§ Task objective
In the newsletter excerpt below, which comic does the writer name as recent reading, and which publisher released it?

§ Document excerpt
☆ ☆ ☆ ☆
Adapting to the new-old times
An edition about adaptations, Simpsons, old men, and more dirty fiction stuff
HELLO AGAIN!
And welcome to the last edition of 2022 of my newsletter. This is the time of the year usually destined for reflection and blah blah… Let’s be like Rambo and live day by day.
UPDATING
I can tell you about my social media disconnection a little. I removed my apps from the phone and limited my time on the computer a month ago. I’m not totally isolated, I briefly check twitter and facebook from time to time, morning on workdays, never on weekends. I barely checked Instagram because I don’t know why I don’t feel like seeing it in the browser. But basically just a little glimpse to the media with the morning coffee to be sure everybody is alive or the doomsday arrived and nobody told me. But most of the time I am reading my subscribed newsletters and some articles I had saved the previous days.
I observed something funny and it’s if I don’t check the social media platforms, I quickly lose interest when I connect again. With the phone apps installed I was checking every five minutes to refresh IG or TW… But now, when I enter after some time, waiting for a lot of things I missed… I get bored right away. This fact says a lot about how SM captures our attention, but at the same time seems like a stream easy to forget when you put some distance.
READING AND WATCHING
I tried to use this extra time out of the SM properly. I can’t say I always made the most of my time but like some experts say, we should recover the skill of getting bored too. But I have been reading some good comics, like The Simpsons Treehouse of Horror Omnibus volume 1, recently published by Abrams Books.
☆ ☆ ☆ ☆
§ Extracted data
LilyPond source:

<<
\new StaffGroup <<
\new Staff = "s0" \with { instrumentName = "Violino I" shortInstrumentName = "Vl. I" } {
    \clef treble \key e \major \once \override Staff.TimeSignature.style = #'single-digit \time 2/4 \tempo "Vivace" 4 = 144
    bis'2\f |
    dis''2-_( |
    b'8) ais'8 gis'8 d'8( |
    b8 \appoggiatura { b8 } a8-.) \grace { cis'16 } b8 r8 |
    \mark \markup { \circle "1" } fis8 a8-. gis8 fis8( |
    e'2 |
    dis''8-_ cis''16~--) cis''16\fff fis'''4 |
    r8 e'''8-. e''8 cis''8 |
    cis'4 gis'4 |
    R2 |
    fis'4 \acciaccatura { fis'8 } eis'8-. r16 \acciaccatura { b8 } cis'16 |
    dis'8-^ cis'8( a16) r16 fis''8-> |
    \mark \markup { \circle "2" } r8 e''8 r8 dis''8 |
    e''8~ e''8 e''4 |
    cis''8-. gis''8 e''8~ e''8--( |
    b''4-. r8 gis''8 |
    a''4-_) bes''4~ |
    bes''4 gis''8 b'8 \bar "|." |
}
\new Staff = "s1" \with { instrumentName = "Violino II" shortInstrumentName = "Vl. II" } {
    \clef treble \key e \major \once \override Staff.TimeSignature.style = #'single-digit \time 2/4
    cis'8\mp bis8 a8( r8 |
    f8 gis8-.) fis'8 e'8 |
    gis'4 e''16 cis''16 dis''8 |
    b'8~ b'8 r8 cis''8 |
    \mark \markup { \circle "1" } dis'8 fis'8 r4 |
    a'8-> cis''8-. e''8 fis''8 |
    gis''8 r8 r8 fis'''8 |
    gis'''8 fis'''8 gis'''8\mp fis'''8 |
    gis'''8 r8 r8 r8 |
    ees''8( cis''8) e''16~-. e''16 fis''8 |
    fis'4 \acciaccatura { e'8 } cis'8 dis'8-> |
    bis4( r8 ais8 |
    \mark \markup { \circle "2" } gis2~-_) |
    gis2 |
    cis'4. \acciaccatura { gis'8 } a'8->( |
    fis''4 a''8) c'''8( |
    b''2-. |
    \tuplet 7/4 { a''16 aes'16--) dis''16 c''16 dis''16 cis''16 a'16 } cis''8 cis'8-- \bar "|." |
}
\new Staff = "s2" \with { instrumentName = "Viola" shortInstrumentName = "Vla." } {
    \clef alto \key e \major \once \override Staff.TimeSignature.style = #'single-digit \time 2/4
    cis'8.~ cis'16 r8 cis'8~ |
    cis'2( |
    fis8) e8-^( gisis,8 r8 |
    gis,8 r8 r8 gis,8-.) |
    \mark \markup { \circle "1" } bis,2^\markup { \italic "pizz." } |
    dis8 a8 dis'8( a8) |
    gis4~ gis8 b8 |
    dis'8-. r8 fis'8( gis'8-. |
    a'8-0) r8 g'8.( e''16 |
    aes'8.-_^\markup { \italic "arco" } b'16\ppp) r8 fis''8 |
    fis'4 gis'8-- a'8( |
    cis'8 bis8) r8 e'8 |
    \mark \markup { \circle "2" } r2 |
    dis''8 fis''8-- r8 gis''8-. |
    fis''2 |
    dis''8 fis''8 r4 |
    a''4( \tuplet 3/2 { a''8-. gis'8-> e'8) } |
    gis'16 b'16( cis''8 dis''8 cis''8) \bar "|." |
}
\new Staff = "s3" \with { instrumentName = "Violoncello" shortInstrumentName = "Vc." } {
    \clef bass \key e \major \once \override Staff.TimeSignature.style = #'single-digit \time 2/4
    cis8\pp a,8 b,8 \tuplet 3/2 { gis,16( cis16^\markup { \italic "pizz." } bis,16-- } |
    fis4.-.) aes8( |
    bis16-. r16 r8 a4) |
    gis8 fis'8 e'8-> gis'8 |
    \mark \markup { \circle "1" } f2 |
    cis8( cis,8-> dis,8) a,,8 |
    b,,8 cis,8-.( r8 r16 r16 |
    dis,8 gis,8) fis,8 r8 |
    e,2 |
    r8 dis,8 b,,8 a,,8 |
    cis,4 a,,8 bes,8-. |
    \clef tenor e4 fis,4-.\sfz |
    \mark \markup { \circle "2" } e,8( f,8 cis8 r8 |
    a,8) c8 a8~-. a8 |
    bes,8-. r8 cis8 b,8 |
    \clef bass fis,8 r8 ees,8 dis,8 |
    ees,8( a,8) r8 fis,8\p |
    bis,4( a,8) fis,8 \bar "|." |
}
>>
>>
☆ ☆ ☆ ☆
§ Full solution
The Simpsons Treehouse of Horror Omnibus volume 1, recently published by Abrams Books.